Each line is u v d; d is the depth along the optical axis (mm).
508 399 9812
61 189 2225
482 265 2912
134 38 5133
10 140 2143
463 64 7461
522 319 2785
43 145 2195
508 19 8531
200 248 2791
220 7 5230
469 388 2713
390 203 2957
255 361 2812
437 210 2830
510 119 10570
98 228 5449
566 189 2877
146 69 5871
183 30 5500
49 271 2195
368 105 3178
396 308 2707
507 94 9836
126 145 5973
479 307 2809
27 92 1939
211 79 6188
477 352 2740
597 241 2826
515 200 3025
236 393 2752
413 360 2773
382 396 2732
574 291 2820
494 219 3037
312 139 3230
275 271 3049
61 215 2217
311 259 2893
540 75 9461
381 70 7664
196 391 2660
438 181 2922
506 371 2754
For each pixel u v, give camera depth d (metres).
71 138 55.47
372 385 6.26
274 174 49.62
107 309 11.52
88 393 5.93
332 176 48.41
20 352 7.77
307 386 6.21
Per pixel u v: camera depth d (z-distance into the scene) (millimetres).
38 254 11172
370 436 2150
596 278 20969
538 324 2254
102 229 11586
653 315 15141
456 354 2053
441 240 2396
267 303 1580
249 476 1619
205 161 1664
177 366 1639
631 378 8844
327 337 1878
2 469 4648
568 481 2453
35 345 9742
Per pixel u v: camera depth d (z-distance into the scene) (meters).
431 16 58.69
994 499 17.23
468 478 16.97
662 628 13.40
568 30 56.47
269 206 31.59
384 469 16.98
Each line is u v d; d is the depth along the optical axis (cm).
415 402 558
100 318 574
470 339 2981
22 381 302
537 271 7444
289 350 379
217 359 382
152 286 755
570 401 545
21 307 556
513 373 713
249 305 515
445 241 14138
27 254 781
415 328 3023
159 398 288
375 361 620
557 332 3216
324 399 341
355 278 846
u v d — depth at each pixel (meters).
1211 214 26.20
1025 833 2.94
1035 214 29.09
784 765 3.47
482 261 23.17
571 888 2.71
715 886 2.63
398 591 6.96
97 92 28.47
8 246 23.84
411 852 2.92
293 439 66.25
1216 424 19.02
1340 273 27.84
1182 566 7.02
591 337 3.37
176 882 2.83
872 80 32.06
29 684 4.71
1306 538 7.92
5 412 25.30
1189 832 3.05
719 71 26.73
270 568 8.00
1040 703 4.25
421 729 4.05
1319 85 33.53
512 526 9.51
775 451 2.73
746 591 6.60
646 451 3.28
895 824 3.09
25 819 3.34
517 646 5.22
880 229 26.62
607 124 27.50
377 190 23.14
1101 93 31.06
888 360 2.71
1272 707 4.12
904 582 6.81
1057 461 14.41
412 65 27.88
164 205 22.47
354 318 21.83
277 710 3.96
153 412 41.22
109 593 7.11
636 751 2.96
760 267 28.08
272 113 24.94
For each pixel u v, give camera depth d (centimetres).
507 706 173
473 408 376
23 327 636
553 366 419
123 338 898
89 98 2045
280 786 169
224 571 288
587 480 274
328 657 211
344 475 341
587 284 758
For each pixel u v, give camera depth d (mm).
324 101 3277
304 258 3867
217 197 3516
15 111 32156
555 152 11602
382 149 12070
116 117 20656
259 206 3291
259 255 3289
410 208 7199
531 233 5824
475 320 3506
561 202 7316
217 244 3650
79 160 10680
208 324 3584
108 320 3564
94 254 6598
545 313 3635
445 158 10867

### What is required
Return all the data exactly as given.

### Output below
Each line is u v d; d is the depth along the optical axis (mm).
508 399 9812
61 189 2225
482 265 2912
134 38 5133
10 140 2143
463 64 7461
522 319 2785
43 145 2195
508 19 8531
200 248 2791
220 7 5230
469 388 2713
390 203 2957
255 361 2812
437 210 2830
510 119 10570
98 228 5449
566 189 2877
146 69 5871
183 30 5500
49 271 2195
368 105 3178
396 308 2707
507 94 9836
126 145 5973
479 307 2809
27 92 1939
211 79 6188
477 352 2740
597 241 2826
515 200 3025
236 393 2752
413 360 2773
382 396 2732
574 291 2820
494 219 3037
312 139 3230
275 271 3049
61 215 2217
311 259 2893
540 75 9461
381 70 7664
196 391 2660
438 181 2922
506 371 2754
For each pixel u v, give camera depth d (metres).
71 138 55.47
372 385 6.26
274 174 49.62
107 309 11.52
88 393 5.93
332 176 48.41
20 352 7.77
307 386 6.21
Per pixel u v: camera depth d (z-distance into the scene) (millimetres).
38 254 11172
370 436 2150
596 278 20969
538 324 2254
102 229 11586
653 315 15141
456 354 2053
441 240 2396
267 303 1580
249 476 1619
205 161 1664
177 366 1639
631 378 8844
327 337 1878
2 469 4648
568 481 2453
35 345 9742
Per pixel u v: camera depth d (z-distance into the scene) (meters).
431 16 58.69
994 499 17.23
468 478 16.97
662 628 13.40
568 30 56.47
269 206 31.59
384 469 16.98
Each line is u v d; d is the depth along the optical axis (cm).
415 402 558
100 318 574
470 339 2981
22 381 302
537 271 7444
289 350 379
217 359 382
152 286 755
570 401 545
21 307 556
513 373 713
249 305 515
445 241 14138
27 254 781
415 328 3023
159 398 288
375 361 620
557 332 3216
324 399 341
355 278 846
u v d — depth at each pixel (meters).
1211 214 26.20
1025 833 2.94
1035 214 29.09
784 765 3.47
482 261 23.17
571 888 2.71
715 886 2.63
398 591 6.96
97 92 28.47
8 246 23.84
411 852 2.92
293 439 66.25
1216 424 19.02
1340 273 27.84
1182 566 7.02
591 337 3.37
176 882 2.83
872 80 32.06
29 684 4.71
1306 538 7.92
5 412 25.30
1189 832 3.05
719 71 26.73
270 568 8.00
1040 703 4.25
421 729 4.05
1319 85 33.53
512 526 9.51
775 451 2.73
746 591 6.60
646 451 3.28
895 824 3.09
25 819 3.34
517 646 5.22
880 229 26.62
607 124 27.50
377 190 23.14
1101 93 31.06
888 360 2.71
1272 707 4.12
904 582 6.81
1057 461 14.41
412 65 27.88
164 205 22.47
354 318 21.83
277 710 3.96
153 412 41.22
109 593 7.11
636 751 2.96
760 267 28.08
272 113 24.94
For each pixel u v, give camera depth d (centimetres).
507 706 173
473 408 376
23 327 636
553 366 419
123 338 898
89 98 2045
280 786 169
224 571 288
587 480 274
328 657 211
344 475 341
587 284 758
For each pixel u v, give camera depth d (mm).
324 101 3277
304 258 3867
217 197 3516
15 111 32156
555 152 11602
382 149 12070
116 117 20656
259 206 3291
259 255 3289
410 208 7199
531 233 5824
475 320 3506
561 202 7316
217 244 3650
79 160 10680
208 324 3584
108 320 3564
94 254 6598
545 313 3635
445 158 10867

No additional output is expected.